■ **Task to complete**
Please retype these records word for word, leaving out the pictures.

■ **Available data**
- - -
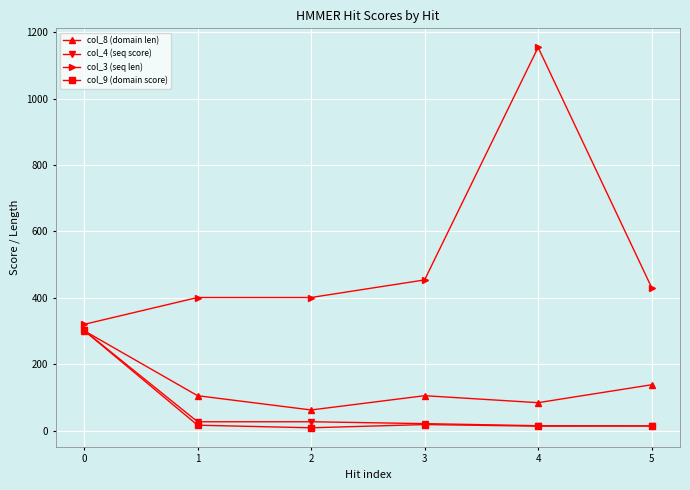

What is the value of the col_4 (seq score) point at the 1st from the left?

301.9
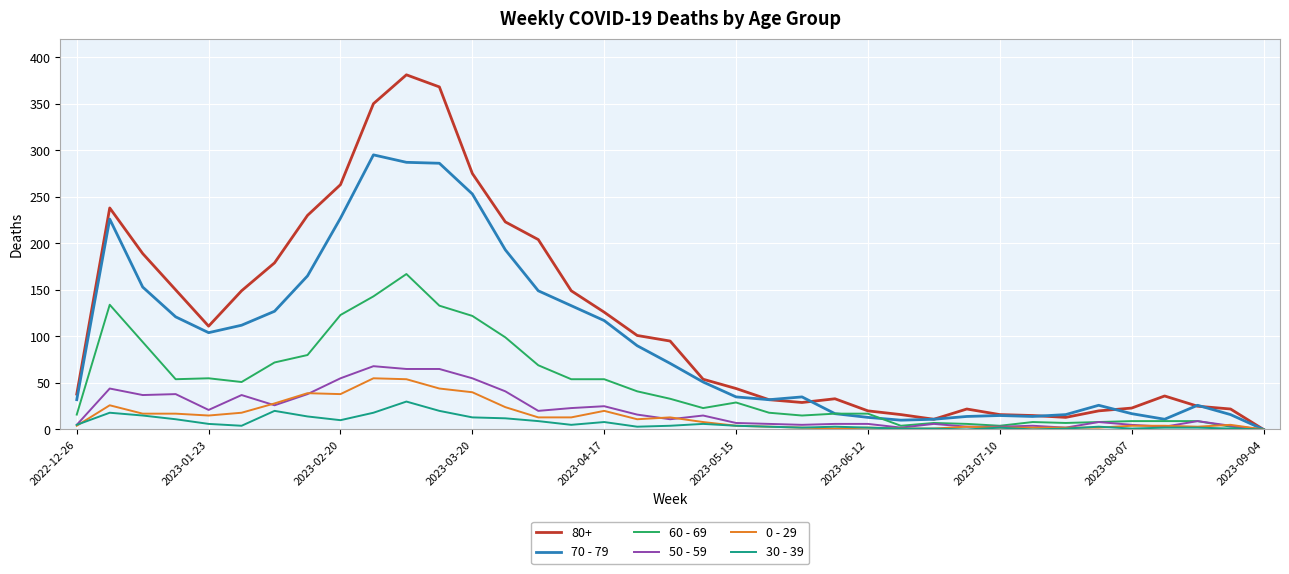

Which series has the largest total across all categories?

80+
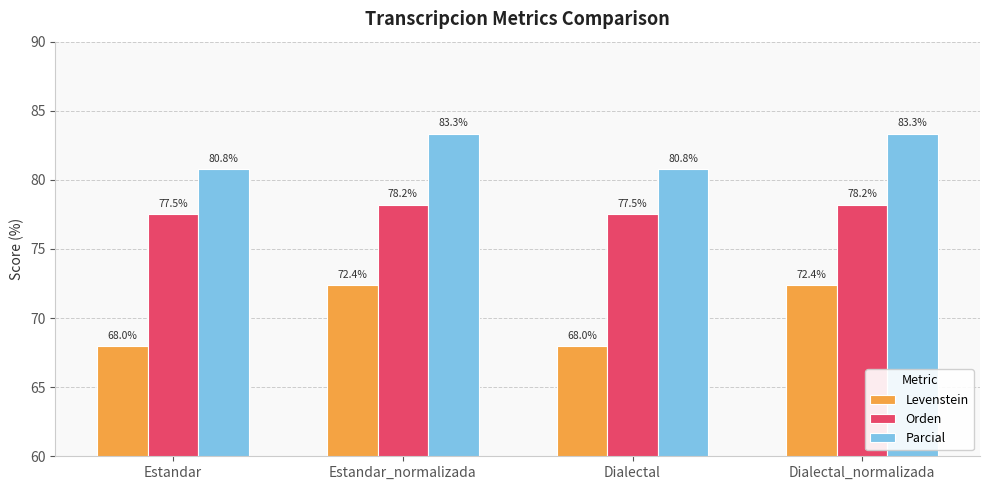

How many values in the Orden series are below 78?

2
- - -
■ **Exercise response**
What is the value of the col_4 (seq score) point at the 1st from the left?

301.9

Which series has the largest total across all categories?

80+

How many values in the Orden series are below 78?

2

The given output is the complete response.